Gedanken zur Jahreslosung – „Du bist ein Gott, der mich sieht.“ (1. Mose 16,13)

Die „Jahreslosung“ ist ein von der Ökumenischen Arbeitsgemeinschaft für Bibellesen ausgewählter Bibelvers. Sie wird bereits vier Jahre im Voraus ausgewählt und soll ermutigen, trösten oder provozieren. Der Vers soll uns durch das neue Jahr begleiten. Für das Jahr 2023 lautet die Jahreslosung: „Du bist ein Gott, der mich sieht“ und steht in 1. Mose 16,13.

Ich kann mir gut vorstellen, dass sich viele Menschen in der heutigen Zeit nicht gesehen fühlen. Wie ermutigend ist es da, dass wir von Gott gesehen werden. Das gilt für jeden einzelnen von uns. Für mich bedeutet das, dass ich Gott nicht egal bin. Er sieht mich und er hört sich meine Sorgen an.

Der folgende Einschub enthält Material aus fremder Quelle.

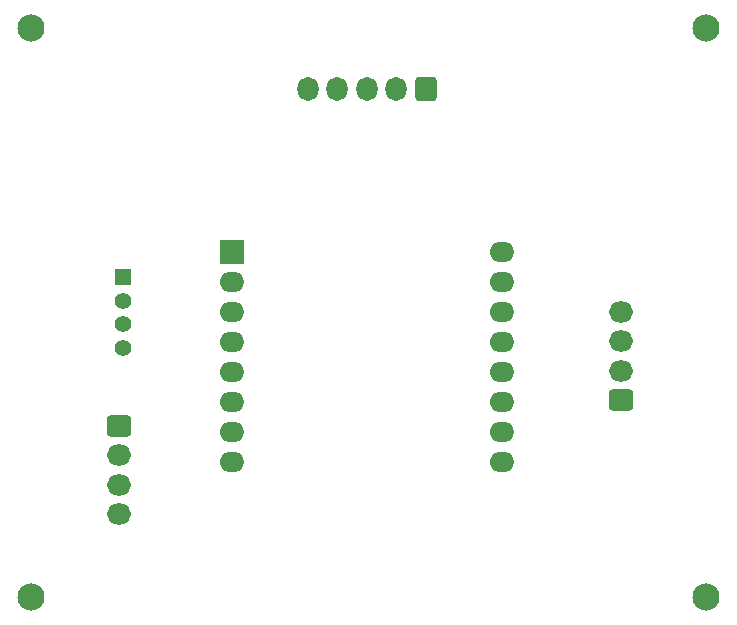
<source format=gbr>
%TF.GenerationSoftware,KiCad,Pcbnew,(6.0.9)*%
%TF.CreationDate,2023-01-13T23:22:46-06:00*%
%TF.ProjectId,PlantHumidifier,506c616e-7448-4756-9d69-646966696572,A*%
%TF.SameCoordinates,Original*%
%TF.FileFunction,Soldermask,Bot*%
%TF.FilePolarity,Negative*%
%FSLAX46Y46*%
G04 Gerber Fmt 4.6, Leading zero omitted, Abs format (unit mm)*
G04 Created by KiCad (PCBNEW (6.0.9)) date 2023-01-13 23:22:46*
%MOMM*%
%LPD*%
G01*
G04 APERTURE LIST*
G04 Aperture macros list*
%AMRoundRect*
0 Rectangle with rounded corners*
0 $1 Rounding radius*
0 $2 $3 $4 $5 $6 $7 $8 $9 X,Y pos of 4 corners*
0 Add a 4 corners polygon primitive as box body*
4,1,4,$2,$3,$4,$5,$6,$7,$8,$9,$2,$3,0*
0 Add four circle primitives for the rounded corners*
1,1,$1+$1,$2,$3*
1,1,$1+$1,$4,$5*
1,1,$1+$1,$6,$7*
1,1,$1+$1,$8,$9*
0 Add four rect primitives between the rounded corners*
20,1,$1+$1,$2,$3,$4,$5,0*
20,1,$1+$1,$4,$5,$6,$7,0*
20,1,$1+$1,$6,$7,$8,$9,0*
20,1,$1+$1,$8,$9,$2,$3,0*%
G04 Aperture macros list end*
%ADD10C,2.301600*%
%ADD11RoundRect,0.300800X0.600000X0.725000X-0.600000X0.725000X-0.600000X-0.725000X0.600000X-0.725000X0*%
%ADD12O,1.801600X2.051600*%
%ADD13RoundRect,0.300800X-0.725000X0.600000X-0.725000X-0.600000X0.725000X-0.600000X0.725000X0.600000X0*%
%ADD14O,2.051600X1.801600*%
%ADD15RoundRect,0.300800X0.725000X-0.600000X0.725000X0.600000X-0.725000X0.600000X-0.725000X-0.600000X0*%
%ADD16RoundRect,0.050800X-1.000000X-1.000000X1.000000X-1.000000X1.000000X1.000000X-1.000000X1.000000X0*%
%ADD17O,2.101600X1.701600*%
%ADD18RoundRect,0.050800X-0.654000X0.654000X-0.654000X-0.654000X0.654000X-0.654000X0.654000X0.654000X0*%
%ADD19C,1.409600*%
G04 APERTURE END LIST*
D10*
%TO.C,H4*%
X60600000Y-104750000D03*
%TD*%
D11*
%TO.C,J2*%
X94000000Y-61775000D03*
D12*
X91500000Y-61775000D03*
X89000000Y-61775000D03*
X86500000Y-61775000D03*
X84000000Y-61775000D03*
%TD*%
D13*
%TO.C,J4*%
X68000000Y-90300000D03*
D14*
X68000000Y-92800000D03*
X68000000Y-95300000D03*
X68000000Y-97800000D03*
%TD*%
D10*
%TO.C,H3*%
X117750000Y-104750000D03*
%TD*%
D15*
%TO.C,J3*%
X110500000Y-88150000D03*
D14*
X110500000Y-85650000D03*
X110500000Y-83150000D03*
X110500000Y-80650000D03*
%TD*%
D10*
%TO.C,H2*%
X117750000Y-56650000D03*
%TD*%
%TO.C,H1*%
X60600000Y-56650000D03*
%TD*%
D16*
%TO.C,U1*%
X77574000Y-75565000D03*
D17*
X77574000Y-78105000D03*
X77574000Y-80645000D03*
X77574000Y-83185000D03*
X77574000Y-85725000D03*
X77574000Y-88265000D03*
X77574000Y-90805000D03*
X77574000Y-93345000D03*
X100434000Y-93345000D03*
X100434000Y-90805000D03*
X100434000Y-88265000D03*
X100434000Y-85725000D03*
X100434000Y-83185000D03*
X100434000Y-80645000D03*
X100434000Y-78105000D03*
X100434000Y-75565000D03*
%TD*%
D18*
%TO.C,J1*%
X68400000Y-77700000D03*
D19*
X68400000Y-79700000D03*
X68400000Y-81700000D03*
X68400000Y-83700000D03*
%TD*%
M02*

</source>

Schauen wir uns einmal an, in welchem Zusammenhang dieser Satz gesehen wurde. Das Zitat steht am Anfang der Bibel. Dort werden Geschichten von Menschen erzählt, die sich lieben, streiten, eifersüchtig sind oder einen Neuanfang starten. Diese Menschen sind Gott wichtig. Das bedeutet aber nicht, dass Gott diesen Menschen alle ihre Wünsche erfüllt. So geht es auch Abraham und Sarah. Sie wünschen sich so sehr das Kind, das Gott ihnen versprochen hatte. Aber Sarah wurde nicht schwanger. Deshalb kam Sarah auf die Idee, Gottes Plan ein wenig nachzuhelfen und Abraham ein Kind mit ihrer Sklavin Hagar zeugen zu lassen.

Was uns heute befremden und obszön vorkommen mag, war damals nicht außergewöhnlich. Hagar soll eine Leihmutter für Sarah werden. Hagar wird von Sarah fremdbestimmt. Doch geht es uns nicht oft im Leben so? Entscheidungen, die andere Menschen betreffen und möglicherweise weitreichende Auswirkungen auf künftige Generationen haben, treffen wir oft und manchmal ziemlich unbedarft. In diesem Fall sind wir Sarah näher, als wir es uns wünschen würden.

Und so geschieht es, dass Hagar von Abraham schwanger wird. Aber Sarah wird eifersüchtig und beginnt Hagar zu quälen und zu demütigen. Und Hagar tut, was wohl die meisten Menschen in dieser Situation getan hätten, sie flieht in die Wüste.

In der Wüste wird sie von einem Engel gefunden, der sie fragt, wo sie herkommt und wo sie hingehen möchte. Hagar antwortet: „Ich bin meiner Herrin davongelaufen.“ Der Engel trägt ihr auf, zu Sarah zurückzukehren und verspricht ihr, dass Gott ihr unzählbar viele Nachkommen schenken wird. Er prophezeit ihr „Du wirst einen Sohn gebären und ihn Ismaël (Gott hat gehört) nennen; denn der Herr hat deinen Hilferuf gehört“ (1. Mose 16,11). Hagar wurde bewusst, dass Gott zu ihr durch diesen Engel spricht. Sie antwortet „Du bist ein Gott, der mich sieht.“ (1. Mose 16,13). Hagar ist die erste Frau, die von Gott durch einen Engel angesprochen wird. „Du bist ein Gott, der mich sieht“ ist ein wunderbarer Name, mit dem sie Gott betitelt. Gott sieht sie und gibt ihr ihr Selbstvertrauen zurück.

Das beeindruckende an der Geschichte kommt für mich jetzt erst. Hagar geht zurück zu Sarah und Abraham. Sie war sich bewusst, der Gott, der mich sieht, ist da. Sie brachte einen gesunden Jungen auf die Welt und gab ihm den Namen „Ismaël“.

Gott lässt Hagar in der Wüste nicht allein, mehr noch, er hält sein Versprechen und schenkt Hagar einen gesunden Sohn.

Ich wünsche dir für das kommende Jahr die Gewissheit, dass Gott dich auch in den schlimmen Momenten im Leben nicht allein lässt, dass du in diesen Zeiten sagen kannst: „Du bist ein Gott, der mich sieht“.